Growing up, money was tight in ways that weren’t always spoken out loud. I remember hearing my parents whisper about bills after they thought we were asleep. I remember the way my mom would say, “We don’t need that,” in a tone that meant more than just no.
Certain things got coded in my brain as indulgent and unnecessary.
If you find yourself refusing small comforts even when you can afford them, here’s what might really be going on.
1. You skip the fancy coffee and make it at home every time
You stand in line, look at the price, and immediately do the math. “I could buy a whole bag of beans for that.” It’s automatic.
The coffee itself isn’t the issue. It’s what it represents. Spending extra for something you could technically replicate at home feels unnecessary, almost irresponsible. There’s a voice that says, Save it. You might need that money later.
A café latte becomes symbolic. It’s not just milk and espresso. It’s a test of whether you’re being careless. So you default to control. You brew at home. You bring it in a thermos. You prove to yourself that you’re not the kind of person who wastes money.
The hard part is that small rituals like stopping for coffee can offer more than caffeine. They can create a pause. A sense of belonging. A moment of ease before the day starts. When you deny yourself every time, you’re often protecting against a fear that hasn’t been true in years.
2. You drink tap water instead of buying sparkling or flavored water
Flavored water feels frivolous. Sparkling water feels like a personality trait you’re not allowed to have.
You tell yourself water is water. It hydrates the same. There’s no reason to pay for bubbles or a hint of lime.
I used to feel almost embarrassed buying a case of sparkling water. It felt like announcing to the universe that I thought I deserved something extra. I’d hear my childhood voice: “We have water at home.”
Underneath that reaction is a quiet belief that enjoyment should be minimal. Basic needs are fine. Enhancement is suspect.
There’s research showing that people who grow up with financial stress often overcorrect into hyper-practical spending patterns as adults. They prioritize function over pleasure, even when pleasure is affordable and harmless.
3. You refuse to order appetizers or dessert at restaurants
You scan the menu and go straight to the entrée. Efficient. Reasonable.
Appetizers feel like fluff. Dessert feels excessive. You calculate the total in your head before the waiter even comes back.
People who experienced money insecurity in childhood often feel disproportionate guilt around “add-ons.” Extras trigger the same internal alarm as overspending once did.
In your mind, the main course is justified. It’s the purpose of being there. It means you learned to be careful. To not overreach. To stay within invisible lines.
Still, appetizers and dessert are rarely just about food. They stretch time. They make the meal feel celebratory instead of transactional. When you always decline, you’re often replaying an old rule: take only what you absolutely need, and nothing more.
4. You never get food delivered and always pick it up yourself
Delivery fees feel personal. Like an insult.
You’ll drive across town in traffic rather than pay for someone to bring it to your door. You tell yourself it’s about principle.
I’ve done this more times than I can count. Sitting in my car thinking, “I can’t justify ten extra dollars.” Even when I was exhausted. Even when staying home would have made the evening gentler.
Convenience can feel like weakness when you grew up equating effort with worth. There’s a subtle pride in proving you’ll go the extra mile to save money.
Yet convenience isn’t laziness. It’s a resource. Freeing up time and energy has value, even if it’s harder to quantify.

__Description of the task__: Could you write out the article on small comforts, starting with "4. You never" and going on through "it’s about principle.", and put "rush hour" wherever "traffic" appears? Rely solely on the article on small comforts to complete these.

[A run of records]
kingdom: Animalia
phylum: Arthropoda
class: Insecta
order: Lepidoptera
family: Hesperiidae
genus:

__Solution to this problem__:
4. You never get food delivered and always pick it up yourself
Delivery fees feel personal. Like an insult.
You’ll drive across town in rush hour rather than pay for someone to bring it to your door. You tell yourself it’s about principle.